Items from a data source

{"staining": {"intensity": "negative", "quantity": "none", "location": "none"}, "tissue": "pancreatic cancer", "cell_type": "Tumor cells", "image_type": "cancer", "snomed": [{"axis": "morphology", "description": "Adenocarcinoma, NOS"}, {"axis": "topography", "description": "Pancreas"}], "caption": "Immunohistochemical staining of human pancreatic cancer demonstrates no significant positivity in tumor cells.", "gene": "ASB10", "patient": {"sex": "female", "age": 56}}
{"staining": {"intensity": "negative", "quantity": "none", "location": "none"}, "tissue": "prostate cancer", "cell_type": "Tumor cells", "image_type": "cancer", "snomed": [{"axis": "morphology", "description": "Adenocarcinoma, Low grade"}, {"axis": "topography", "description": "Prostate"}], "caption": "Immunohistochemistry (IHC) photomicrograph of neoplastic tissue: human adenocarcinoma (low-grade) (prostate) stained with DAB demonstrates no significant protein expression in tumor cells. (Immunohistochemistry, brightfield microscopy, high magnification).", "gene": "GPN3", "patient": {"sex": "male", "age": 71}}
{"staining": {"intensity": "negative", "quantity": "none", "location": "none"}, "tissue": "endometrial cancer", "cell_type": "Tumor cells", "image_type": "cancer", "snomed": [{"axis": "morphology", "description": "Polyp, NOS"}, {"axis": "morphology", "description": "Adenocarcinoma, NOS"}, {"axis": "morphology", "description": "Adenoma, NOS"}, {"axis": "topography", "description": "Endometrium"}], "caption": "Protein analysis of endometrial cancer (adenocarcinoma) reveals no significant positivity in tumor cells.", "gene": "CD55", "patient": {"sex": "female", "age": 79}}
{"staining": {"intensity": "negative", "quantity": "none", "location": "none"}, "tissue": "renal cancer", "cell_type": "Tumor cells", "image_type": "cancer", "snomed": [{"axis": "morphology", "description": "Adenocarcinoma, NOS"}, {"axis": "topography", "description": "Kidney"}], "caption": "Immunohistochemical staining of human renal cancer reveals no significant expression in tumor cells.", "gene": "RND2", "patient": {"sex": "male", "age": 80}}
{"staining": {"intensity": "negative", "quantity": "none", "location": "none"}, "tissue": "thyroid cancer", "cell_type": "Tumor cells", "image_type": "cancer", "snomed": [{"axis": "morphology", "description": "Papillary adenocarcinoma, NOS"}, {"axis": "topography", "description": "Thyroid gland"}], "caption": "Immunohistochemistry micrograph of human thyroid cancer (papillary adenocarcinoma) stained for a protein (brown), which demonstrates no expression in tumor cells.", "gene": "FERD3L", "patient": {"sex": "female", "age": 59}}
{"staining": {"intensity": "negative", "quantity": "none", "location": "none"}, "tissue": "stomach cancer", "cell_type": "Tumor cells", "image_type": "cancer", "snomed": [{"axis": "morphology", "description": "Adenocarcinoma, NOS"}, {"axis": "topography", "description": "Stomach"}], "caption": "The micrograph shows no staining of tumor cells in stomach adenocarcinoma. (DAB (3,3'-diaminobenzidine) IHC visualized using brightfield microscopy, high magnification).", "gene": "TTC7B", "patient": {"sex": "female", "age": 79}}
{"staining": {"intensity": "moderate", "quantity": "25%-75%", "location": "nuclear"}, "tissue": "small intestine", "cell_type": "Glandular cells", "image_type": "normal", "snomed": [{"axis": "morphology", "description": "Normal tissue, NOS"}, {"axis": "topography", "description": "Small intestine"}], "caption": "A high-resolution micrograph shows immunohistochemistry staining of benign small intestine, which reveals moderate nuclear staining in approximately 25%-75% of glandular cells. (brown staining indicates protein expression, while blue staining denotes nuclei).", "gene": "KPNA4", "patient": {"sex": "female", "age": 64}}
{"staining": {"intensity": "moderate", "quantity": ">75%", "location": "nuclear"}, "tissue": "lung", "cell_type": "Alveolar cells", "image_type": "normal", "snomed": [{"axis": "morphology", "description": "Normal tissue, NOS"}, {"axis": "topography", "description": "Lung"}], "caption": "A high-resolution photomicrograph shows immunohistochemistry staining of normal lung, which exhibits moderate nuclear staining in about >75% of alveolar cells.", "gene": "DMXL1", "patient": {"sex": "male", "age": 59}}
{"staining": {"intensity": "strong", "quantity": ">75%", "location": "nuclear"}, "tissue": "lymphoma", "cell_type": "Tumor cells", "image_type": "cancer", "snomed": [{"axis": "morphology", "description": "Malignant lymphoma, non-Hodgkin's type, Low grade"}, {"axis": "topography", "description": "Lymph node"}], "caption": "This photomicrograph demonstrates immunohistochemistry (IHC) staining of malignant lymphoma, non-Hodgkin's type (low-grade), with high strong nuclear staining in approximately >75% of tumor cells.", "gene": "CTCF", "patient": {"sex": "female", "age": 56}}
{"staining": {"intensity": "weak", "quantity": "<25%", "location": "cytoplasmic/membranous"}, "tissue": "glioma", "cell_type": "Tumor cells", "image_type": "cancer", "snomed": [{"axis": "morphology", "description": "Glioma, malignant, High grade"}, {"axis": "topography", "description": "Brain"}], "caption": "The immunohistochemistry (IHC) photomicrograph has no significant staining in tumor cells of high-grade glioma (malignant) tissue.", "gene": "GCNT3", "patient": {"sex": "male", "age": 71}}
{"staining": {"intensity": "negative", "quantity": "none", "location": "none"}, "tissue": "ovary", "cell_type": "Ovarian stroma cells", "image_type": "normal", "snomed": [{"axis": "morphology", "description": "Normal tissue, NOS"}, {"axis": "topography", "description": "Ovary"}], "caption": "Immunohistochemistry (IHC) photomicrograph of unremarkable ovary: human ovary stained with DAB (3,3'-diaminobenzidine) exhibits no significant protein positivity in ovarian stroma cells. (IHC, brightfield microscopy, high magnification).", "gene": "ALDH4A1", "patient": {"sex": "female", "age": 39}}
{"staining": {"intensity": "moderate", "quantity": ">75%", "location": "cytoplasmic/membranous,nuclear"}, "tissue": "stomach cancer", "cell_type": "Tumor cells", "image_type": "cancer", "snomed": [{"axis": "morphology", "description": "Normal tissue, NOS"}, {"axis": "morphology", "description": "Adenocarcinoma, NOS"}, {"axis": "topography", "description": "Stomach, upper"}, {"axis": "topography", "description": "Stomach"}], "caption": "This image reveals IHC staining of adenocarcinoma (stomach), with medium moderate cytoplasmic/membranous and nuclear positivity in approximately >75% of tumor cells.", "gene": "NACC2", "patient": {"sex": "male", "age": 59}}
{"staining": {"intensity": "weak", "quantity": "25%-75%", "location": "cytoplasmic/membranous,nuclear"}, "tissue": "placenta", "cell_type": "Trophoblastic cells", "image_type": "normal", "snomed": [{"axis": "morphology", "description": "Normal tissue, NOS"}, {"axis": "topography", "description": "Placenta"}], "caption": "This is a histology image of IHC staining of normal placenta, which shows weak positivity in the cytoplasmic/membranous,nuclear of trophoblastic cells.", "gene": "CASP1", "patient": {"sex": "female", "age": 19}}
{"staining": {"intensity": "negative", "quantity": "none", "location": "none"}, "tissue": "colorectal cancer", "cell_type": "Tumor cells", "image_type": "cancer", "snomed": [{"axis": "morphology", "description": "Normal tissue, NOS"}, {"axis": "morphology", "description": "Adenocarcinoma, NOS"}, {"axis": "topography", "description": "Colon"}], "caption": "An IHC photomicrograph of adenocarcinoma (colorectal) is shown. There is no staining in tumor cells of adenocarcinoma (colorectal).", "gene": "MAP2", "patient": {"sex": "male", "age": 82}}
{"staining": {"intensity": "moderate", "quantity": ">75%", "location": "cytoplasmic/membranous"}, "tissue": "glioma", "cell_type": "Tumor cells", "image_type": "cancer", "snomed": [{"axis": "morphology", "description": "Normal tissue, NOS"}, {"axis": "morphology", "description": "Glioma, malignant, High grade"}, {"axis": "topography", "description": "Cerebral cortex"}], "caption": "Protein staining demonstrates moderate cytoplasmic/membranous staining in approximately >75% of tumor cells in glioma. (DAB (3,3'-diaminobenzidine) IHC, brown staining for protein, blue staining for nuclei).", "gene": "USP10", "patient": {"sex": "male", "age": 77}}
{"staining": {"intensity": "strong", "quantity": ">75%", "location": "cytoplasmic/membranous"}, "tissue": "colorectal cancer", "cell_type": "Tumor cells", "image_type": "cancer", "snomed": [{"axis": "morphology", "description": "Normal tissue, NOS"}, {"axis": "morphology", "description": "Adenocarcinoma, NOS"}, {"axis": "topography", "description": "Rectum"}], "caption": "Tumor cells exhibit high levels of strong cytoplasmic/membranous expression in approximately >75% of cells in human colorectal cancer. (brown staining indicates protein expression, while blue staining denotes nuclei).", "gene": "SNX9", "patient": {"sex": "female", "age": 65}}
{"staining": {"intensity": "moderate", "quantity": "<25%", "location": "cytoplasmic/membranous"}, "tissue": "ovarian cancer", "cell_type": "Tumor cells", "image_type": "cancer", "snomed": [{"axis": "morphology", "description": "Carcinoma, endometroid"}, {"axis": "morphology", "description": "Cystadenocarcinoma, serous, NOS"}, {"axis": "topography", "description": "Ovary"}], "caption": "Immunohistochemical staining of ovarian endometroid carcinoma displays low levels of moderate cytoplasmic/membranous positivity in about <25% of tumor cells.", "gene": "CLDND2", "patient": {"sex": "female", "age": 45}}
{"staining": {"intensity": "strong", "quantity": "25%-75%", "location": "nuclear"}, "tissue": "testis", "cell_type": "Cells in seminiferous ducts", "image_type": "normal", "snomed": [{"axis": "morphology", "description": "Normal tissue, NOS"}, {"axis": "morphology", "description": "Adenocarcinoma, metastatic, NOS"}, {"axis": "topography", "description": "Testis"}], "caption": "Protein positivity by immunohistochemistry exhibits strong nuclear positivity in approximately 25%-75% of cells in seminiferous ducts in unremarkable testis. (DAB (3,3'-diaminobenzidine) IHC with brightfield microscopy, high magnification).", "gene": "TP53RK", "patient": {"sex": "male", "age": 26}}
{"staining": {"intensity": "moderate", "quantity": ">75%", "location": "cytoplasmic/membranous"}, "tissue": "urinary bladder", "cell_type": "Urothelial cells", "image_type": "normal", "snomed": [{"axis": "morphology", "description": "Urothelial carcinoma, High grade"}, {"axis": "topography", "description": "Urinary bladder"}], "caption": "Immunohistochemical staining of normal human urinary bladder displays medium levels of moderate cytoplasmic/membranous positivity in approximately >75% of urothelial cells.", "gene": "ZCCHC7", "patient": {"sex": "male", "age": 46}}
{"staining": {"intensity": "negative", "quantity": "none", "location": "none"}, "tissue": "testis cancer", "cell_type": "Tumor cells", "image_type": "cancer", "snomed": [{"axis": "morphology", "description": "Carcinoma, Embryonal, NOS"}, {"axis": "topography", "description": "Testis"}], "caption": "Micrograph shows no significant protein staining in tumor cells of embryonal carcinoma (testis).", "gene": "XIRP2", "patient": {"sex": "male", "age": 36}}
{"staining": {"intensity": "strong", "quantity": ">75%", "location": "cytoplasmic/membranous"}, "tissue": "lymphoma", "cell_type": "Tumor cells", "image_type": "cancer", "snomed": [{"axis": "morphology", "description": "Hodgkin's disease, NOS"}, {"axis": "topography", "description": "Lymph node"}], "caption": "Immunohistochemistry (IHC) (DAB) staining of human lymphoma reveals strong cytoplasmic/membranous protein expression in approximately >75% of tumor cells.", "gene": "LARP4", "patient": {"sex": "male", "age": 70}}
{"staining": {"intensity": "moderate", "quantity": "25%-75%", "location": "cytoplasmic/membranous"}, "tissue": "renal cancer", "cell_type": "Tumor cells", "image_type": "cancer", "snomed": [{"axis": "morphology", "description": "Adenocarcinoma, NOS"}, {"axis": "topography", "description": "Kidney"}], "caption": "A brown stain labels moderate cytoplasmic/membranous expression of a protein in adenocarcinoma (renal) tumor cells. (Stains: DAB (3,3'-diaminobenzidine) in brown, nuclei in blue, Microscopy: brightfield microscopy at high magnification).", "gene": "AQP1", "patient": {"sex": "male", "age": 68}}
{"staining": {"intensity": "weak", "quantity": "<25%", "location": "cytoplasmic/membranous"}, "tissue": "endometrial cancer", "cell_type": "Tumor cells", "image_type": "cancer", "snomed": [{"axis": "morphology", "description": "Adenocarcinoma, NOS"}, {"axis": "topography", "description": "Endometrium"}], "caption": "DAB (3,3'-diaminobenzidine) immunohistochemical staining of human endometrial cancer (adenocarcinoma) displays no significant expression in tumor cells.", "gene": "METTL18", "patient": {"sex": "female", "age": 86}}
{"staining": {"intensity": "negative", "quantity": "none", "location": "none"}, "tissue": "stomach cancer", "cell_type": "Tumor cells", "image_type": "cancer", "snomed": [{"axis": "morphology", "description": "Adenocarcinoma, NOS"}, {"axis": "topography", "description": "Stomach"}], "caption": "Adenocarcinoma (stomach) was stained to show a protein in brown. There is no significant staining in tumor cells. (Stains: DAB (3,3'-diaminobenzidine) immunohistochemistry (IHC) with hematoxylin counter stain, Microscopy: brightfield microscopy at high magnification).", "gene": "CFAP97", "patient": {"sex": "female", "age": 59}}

## WHAT TO PRODUCE
Provide only the number of lines in the records containing the string "Stomach".

## SOLUTION
3